For the Ask-Me-Anything series, we invite ML practitioners to share their experiences with the Evidently Community.
We chatted about how orchestration tools evolved, their place within the MLOps landscape, the future of data pipelines, and building an open-source project amidst the economic crisis.
Sounds interesting? Read on for the recap of the AMA with Rick.
Data orchestration and pipelines
For the uninitiated, what is data orchestration? And how does it fit within the MLOps landscape?
Data orchestration can be thought of as the activity of executing various tasks with the aim of getting to a certain end state.
Different people hold different definitions, but the concept of a DAG is very common. DAG stands for a directed acyclic graph. This refers to how these tasks are often modeled: as a graph that in its entirety defines which tasks need to be executed in which order.
You can think of tasks as scripts or functions. They generally do something or produce a result.
To make this more practical, a task in a DAG — or a task that gets orchestrated — could be anything data related. For example, it could fetch a data frame from a database by executing SQL from a Python context. It could query data from a REST API endpoint over HTTP or mathematically optimize parameters by fitting a model to training data. Really it's just code executing a task in the context of something we consider part of the subset of "data tasks."
As for how it fits into MLOps, in my opinion, in MLOps, many tasks can still be most easily modeled as a batch process that runs a set of tasks related to one another. For example, if you want to retrain a model on new data, you can have a set of tasks that:
- get the new data from some location,
- preprocess that data in a way consistent with how data of the old model was preprocessed,
- train an actual model on the newly acquired data,
- evaluate the model for properties like drift (go Evidently, yay!),
- store the trained model somewhere.
Not all MLOps is data orchestration. Disjoint areas are things like inference endpoint serving (e.g., FastAPI auto-horizontally scaled) or a streaming system using edge functions for real-time prediction using Kafka streams. These kinds of tasks don't fit the model of batch processing.
Can you please briefly explain how orchestration tools have evolved? As there are many today. In your opinion, how has opting for a particular tool changed?
Great question! We've come a long way from orchestration just being a "more advanced cron."
One thing I'm particularly happy with in the case of Orchest is that we're making proper use of all the incredible innovation in the container technology space. Proper isolation (which is part of why we build operating systems the way we do) is key to having a reliable and robust system.
If we want orchestration to be robust and reliable, we can't just throw all projects onto an EC2 instance with a single Python virtualenv and hope things won't fall over as we start adding pipelines.
Another area that I think is promising is the idea of creating a more seamless integration with other parts of the data stack. Standardization of data formats like Apache Arrow can help in this area. Orchestrators are often concerned with data passing (this didn't use to be the case for Airflow as it bolted that functionality on using XComs) and making that data passing more integrated, robust and performant. It makes life a lot easier for people authoring data pipelines.
I also highly believe in specialization and not reinventing the wheel. I would love to outsource container orchestration to a tool like Kubernetes as much as we'd love for users to outsource data pipelines to Orchest.
Following the "tools topic," how would you describe the state of the data pipeline tooling field right now? What is the next big thing in the industry you see?
Hot take I have: I think all cloud-specific data tools are destined for failure.

> _Data for review_:
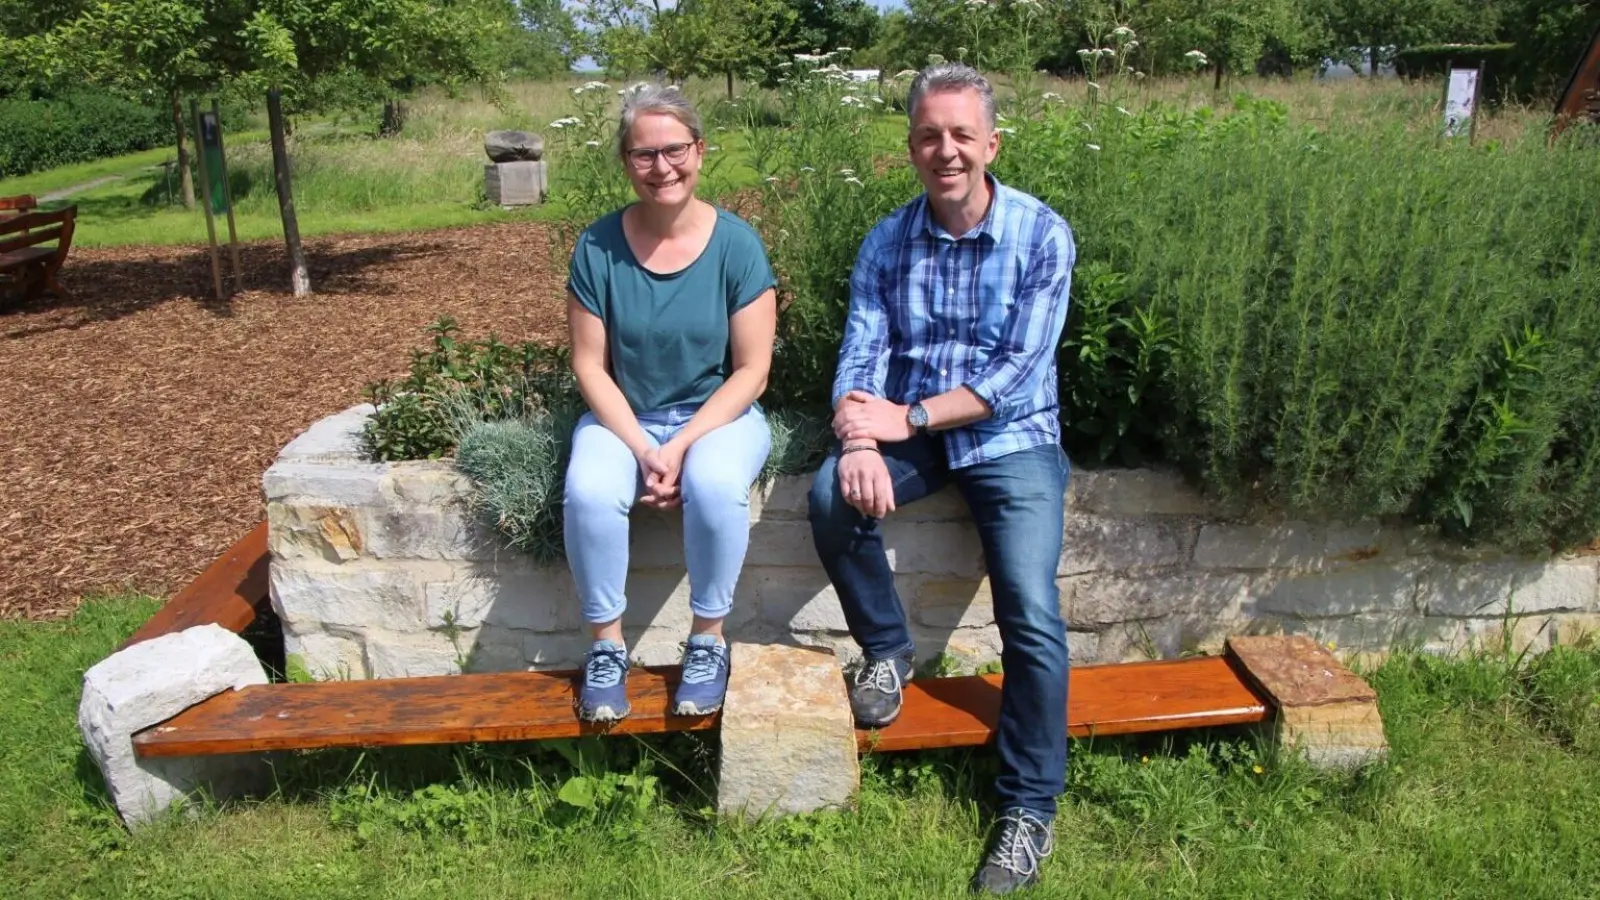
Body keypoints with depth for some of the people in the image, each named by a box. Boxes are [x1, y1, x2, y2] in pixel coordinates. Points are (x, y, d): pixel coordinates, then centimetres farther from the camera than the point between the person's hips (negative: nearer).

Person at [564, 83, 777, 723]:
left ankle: (708, 638, -10)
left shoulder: (736, 243, -9)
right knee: (588, 490, -29)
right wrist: (643, 451, -16)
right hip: (625, 417, 2)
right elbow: (590, 366, -3)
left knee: (715, 484, -34)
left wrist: (681, 447, -18)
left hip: (719, 415, -1)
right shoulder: (599, 247, -5)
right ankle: (606, 644, -7)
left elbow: (751, 370, -9)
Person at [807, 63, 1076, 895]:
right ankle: (886, 648, 0)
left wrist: (907, 417, -21)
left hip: (1009, 436, -3)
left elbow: (1021, 369, -15)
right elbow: (860, 354, -6)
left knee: (1032, 617, -18)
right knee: (832, 496, -27)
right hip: (908, 431, 3)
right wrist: (860, 441, -26)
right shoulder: (887, 241, 2)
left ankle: (1029, 811, 0)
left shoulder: (1041, 235, -8)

> _Things to do_:
- 1) In the data orchestration interview, change the stretch from "Another area that" through "pipelines to Orchest." so that "Nomad" stands in place of "Kubernetes".
- 2) In the data orchestration interview, what does the abbreviation DAG stand for?

> _Responses by item number_:
- 1)
Another area that I think is promising is the idea of creating a more seamless integration with other parts of the data stack. Standardization of data formats like Apache Arrow can help in this area. Orchestrators are often concerned with data passing (this didn't use to be the case for Airflow as it bolted that functionality on using XComs) and making that data passing more integrated, robust and performant. It makes life a lot easier for people authoring data pipelines.
I also highly believe in specialization and not reinventing the wheel. I would love to outsource container orchestration to a tool like Nomad as much as we'd love for users to outsource data pipelines to Orchest.

- 2) A directed acyclic graph.